For the entries below, the result should be an exact transcription of the lines from the one with "X462630Y217194D01*" up to and including the one with "X342048Y220875D01*", and only those.

[Items listed in a dataset]
·····

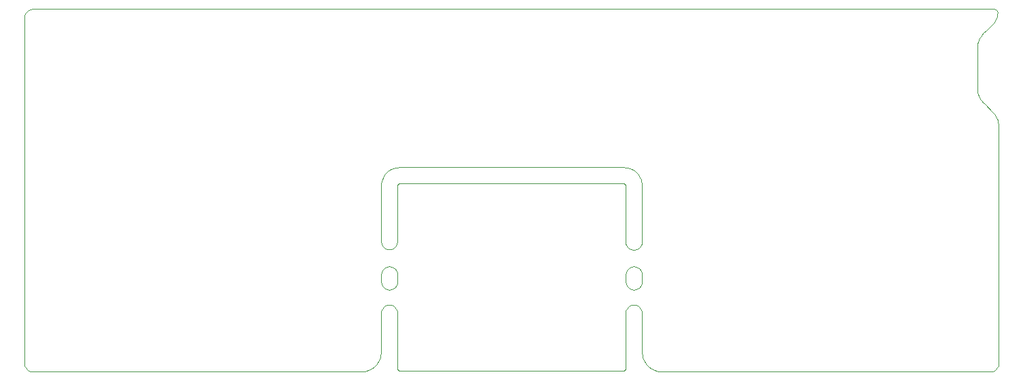
<source format=gko>
G04*
G04 #@! TF.GenerationSoftware,Altium Limited,Altium Designer,18.1.9 (240)*
G04*
G04 Layer_Color=16711935*
%FSLAX25Y25*%
%MOIN*%
G70*
G01*
G75*
%ADD93C,0.00100*%
D93*
X463985Y168765D02*
X463850Y169785D01*
X463457Y170735D01*
X462831Y171550D01*
X462015Y172176D01*
X461065Y172570D01*
X460046Y172704D01*
X459027Y172570D01*
X458077Y172176D01*
X457261Y171550D01*
X456635Y170735D01*
X456242Y169785D01*
X456108Y168765D01*
X456077Y165235D02*
X456212Y164207D01*
X456609Y163250D01*
X457239Y162428D01*
X458062Y161797D01*
X459019Y161401D01*
X460046Y161265D01*
X461073Y161401D01*
X462031Y161797D01*
X462853Y162428D01*
X463484Y163250D01*
X463880Y164207D01*
X464015Y165235D01*
X336062Y184939D02*
X336196Y183919D01*
X336589Y182969D01*
X337215Y182154D01*
X338031Y181528D01*
X338981Y181134D01*
X340000Y181000D01*
X341019Y181134D01*
X341969Y181528D01*
X342785Y182154D01*
X343411Y182969D01*
X343804Y183919D01*
X343938Y184939D01*
X345000Y213500D02*
X344249Y213189D01*
X343938Y212439D01*
X456000Y212439D02*
X455720Y213176D01*
X455000Y213500D01*
X456000Y184939D02*
X456116Y183981D01*
X456458Y183080D01*
X457006Y182286D01*
X457728Y181647D01*
X458582Y181198D01*
X459518Y180968D01*
X460482Y180968D01*
X461418Y181198D01*
X462272Y181647D01*
X462994Y182286D01*
X463542Y183080D01*
X463884Y183981D01*
X464000Y184939D01*
X464000Y212439D02*
X463944Y213439D01*
X463776Y214428D01*
X463498Y215391D01*
X463115Y216317D01*
X462630Y217194D01*
X462050Y218012D01*
X461382Y218759D01*
X460635Y219427D01*
X459817Y220007D01*
X458940Y220492D01*
X458014Y220875D01*
X457050Y221153D01*
X456062Y221321D01*
X455061Y221377D01*
X345000Y221377D02*
X343999Y221321D01*
X343011Y221153D01*
X342048Y220875D01*
X341122Y220492D01*
X340244Y220007D01*
X339427Y219427D01*
X338680Y218759D01*
X338012Y218012D01*
X337432Y217194D01*
X336947Y216317D01*
X336563Y215391D01*
X336286Y214427D01*
X336118Y213439D01*
X336062Y212439D01*
X343985Y168765D02*
X343850Y169785D01*
X343457Y170735D01*
X342831Y171550D01*
X342015Y172176D01*
X341066Y172570D01*
X340046Y172704D01*
X339027Y172570D01*
X338077Y172176D01*
X337261Y171550D01*
X336635Y170735D01*
X336242Y169785D01*
X336108Y168765D01*
X336077Y165235D02*
X336212Y164207D01*
X336609Y163250D01*
X337239Y162428D01*
X338061Y161797D01*
X339019Y161401D01*
X340046Y161265D01*
X341073Y161401D01*
X342031Y161797D01*
X342853Y162428D01*
X343484Y163250D01*
X343880Y164207D01*
X344015Y165235D01*
X638561Y297562D02*
X638140Y298579D01*
X637123Y299000D01*
X636179Y291811D02*
X636881Y292611D01*
X637472Y293495D01*
X637942Y294449D01*
X638284Y295457D01*
X638492Y296500D01*
X638561Y297562D01*
X631490Y287122D02*
X630831Y286395D01*
X630247Y285606D01*
X629742Y284765D01*
X629323Y283878D01*
X628992Y282954D01*
X628754Y282002D01*
X628610Y281031D01*
X628561Y280051D01*
Y260181D02*
X628610Y259201D01*
X628754Y258230D01*
X628992Y257278D01*
X629323Y256354D01*
X629742Y255467D01*
X630247Y254626D01*
X630831Y253837D01*
X631490Y253110D01*
X639000Y241458D02*
X638952Y242439D01*
X638808Y243409D01*
X638569Y244361D01*
X638239Y245285D01*
X637819Y246172D01*
X637315Y247014D01*
X636730Y247802D01*
X636071Y248530D01*
X635000Y121000D02*
X636035Y121136D01*
X637000Y121536D01*
X637828Y122172D01*
X638464Y123000D01*
X638864Y123965D01*
X639000Y125000D01*
X464000Y131000D02*
X464048Y130020D01*
X464192Y129049D01*
X464431Y128097D01*
X464761Y127173D01*
X465181Y126286D01*
X465685Y125444D01*
X466270Y124656D01*
X466929Y123929D01*
X467656Y123270D01*
X468444Y122685D01*
X469286Y122181D01*
X470173Y121761D01*
X471097Y121431D01*
X472049Y121192D01*
X473020Y121048D01*
X474000Y121000D01*
X464000Y149938D02*
X463863Y150982D01*
X463460Y151954D01*
X462819Y152789D01*
X461985Y153429D01*
X461013Y153832D01*
X459969Y153969D01*
X458942Y153834D01*
X457985Y153437D01*
X457163Y152807D01*
X456532Y151985D01*
X456135Y151027D01*
X456000Y150000D01*
X454939Y121439D02*
X455689Y121749D01*
X456000Y122500D01*
X344000Y122439D02*
X344293Y121731D01*
X345000Y121439D01*
X344000Y149938D02*
X343864Y150974D01*
X343464Y151938D01*
X342828Y152767D01*
X342000Y153403D01*
X341035Y153802D01*
X340000Y153938D01*
X338965Y153802D01*
X338000Y153403D01*
X337172Y152767D01*
X336536Y151938D01*
X336136Y150974D01*
X336000Y149938D01*
X326000Y121000D02*
X326980Y121048D01*
X327951Y121192D01*
X328903Y121431D01*
X329827Y121761D01*
X330714Y122181D01*
X331556Y122685D01*
X332344Y123270D01*
X333071Y123929D01*
X333730Y124656D01*
X334315Y125444D01*
X334819Y126286D01*
X335239Y127173D01*
X335569Y128097D01*
X335808Y129049D01*
X335952Y130020D01*
X336000Y131000D01*
X161000Y125000D02*
X161136Y123965D01*
X161536Y123000D01*
X162172Y122172D01*
X163000Y121536D01*
X163965Y121136D01*
X165000Y121000D01*
Y299000D02*
X163965Y298864D01*
X163000Y298464D01*
X162172Y297828D01*
X161536Y297000D01*
X161136Y296035D01*
X161000Y295000D01*
X456077Y165235D02*
X456108Y168765D01*
X463985D02*
X464015Y165235D01*
X343938Y184939D02*
Y212439D01*
X345000Y213500D02*
X455000D01*
X456000Y184939D02*
Y212439D01*
X464000Y212439D02*
X464000Y184939D01*
X345000Y221377D02*
X455061D01*
X336062Y184939D02*
Y212439D01*
X336077Y165235D02*
X336108Y168765D01*
X343985D02*
X344015Y165235D01*
X171000Y299000D02*
X636000D01*
X637123D01*
X633251Y288882D02*
X636179Y291811D01*
X631490Y287122D02*
X633251Y288882D01*
X628561Y270061D02*
Y280051D01*
Y260181D02*
Y270061D01*
X631490Y253110D02*
X632196Y252405D01*
X636071Y248530D01*
X639000Y125000D02*
Y241458D01*
X475000Y121000D02*
X635000D01*
X474000D02*
X475000D01*
X464000Y131000D02*
Y131439D01*
Y147000D01*
Y149938D01*
X456000Y122500D02*
Y150000D01*
X345000Y121439D02*
X454939D01*
X344000Y122439D02*
Y140000D01*
Y149938D01*
X336000Y134000D02*
Y149938D01*
Y131000D02*
Y134000D01*
X165000Y121000D02*
X326000D01*
X161000Y125000D02*
Y295000D01*
X165000Y299000D02*
X168000D01*
X171000D01*
M02*

</source>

·····

**Task result**
X462630Y217194D01*
X462050Y218012D01*
X461382Y218759D01*
X460635Y219427D01*
X459817Y220007D01*
X458940Y220492D01*
X458014Y220875D01*
X457050Y221153D01*
X456062Y221321D01*
X455061Y221377D01*
X345000Y221377D02*
X343999Y221321D01*
X343011Y221153D01*
X342048Y220875D01*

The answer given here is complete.